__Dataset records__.
* Start *

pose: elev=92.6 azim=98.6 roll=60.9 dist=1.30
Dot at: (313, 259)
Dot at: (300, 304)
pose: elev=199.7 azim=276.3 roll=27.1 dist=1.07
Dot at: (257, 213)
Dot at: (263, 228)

* End *
* Start *

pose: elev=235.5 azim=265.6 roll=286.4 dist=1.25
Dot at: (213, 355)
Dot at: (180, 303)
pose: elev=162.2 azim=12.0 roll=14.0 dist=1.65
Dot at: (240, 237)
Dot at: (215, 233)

* End *

__DIRECTIVE__. Report how many lines of the records above contain the string "elev", giving only the number.

__EXERCISE RESPONSE__. 4